Resident raises concerns about theft reporting; parents urge full pay restoration for teachers and TAs

Bedford School Committee · June 11, 2024

Loading...

AI-Generated Content: All content on this page was generated by AI to highlight key points from the meeting. For complete details and context, we recommend watching the full video. so we can fix them.

Summary

A Bedford resident told the school committee that a student-reported cash theft did not appear in police records, and two parents urged the committee and town finance bodies to make teachers and paraprofessionals whole after pandemic pay concessions to stem turnover.

Dave Patterson, a Bedford resident, told the School Committee he obtained a police report for an Apple Pencil theft and said a separate student report that $150 in cash was taken outside locker rooms did not appear in the Bedford Police Department's records.
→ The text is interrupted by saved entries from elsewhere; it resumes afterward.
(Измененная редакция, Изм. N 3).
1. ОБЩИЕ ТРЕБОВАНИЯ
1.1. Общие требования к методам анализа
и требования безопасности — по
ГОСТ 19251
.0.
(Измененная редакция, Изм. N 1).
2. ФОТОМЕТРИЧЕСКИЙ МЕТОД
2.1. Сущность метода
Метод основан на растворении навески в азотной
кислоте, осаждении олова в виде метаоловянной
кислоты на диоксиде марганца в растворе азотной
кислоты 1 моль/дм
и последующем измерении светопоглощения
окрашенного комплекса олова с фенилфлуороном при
"If a record doesn't exist with the Bedford police, then how can it be investigated?" Patterson said, asking the committee, the superintendent and the town manager to ensure the memorandum of understanding between schools and police is followed so verified thefts are entered into the police records management system and the weekly police log as required by Massachusetts law.

Two parents who spoke during public comment urged the committee to support higher pay for teachers and teaching assistants. Christie Martin said many surrounding towns pay more and that low TA salaries are leaving positions unfilled; another parent, who gave her name as Heather and said she lives on Sunset Road, said she had spoken with other Bedford parents and expected broad support for making educators "whole" on their contract requests.

The committee did not take immediate action on the requests during public comment. The chair acknowledged the remarks and moved the meeting on to the consent agenda items.

Why it matters: Parents linked staffing and student support directly to pay and retention, while the theft-reporting comment raised transparency and public-records questions about how school-reported incidents are routed to police systems. Both issues speak to operational coordination between district administration and municipal agencies and to local budget tradeoffs ahead of upcoming contract negotiations.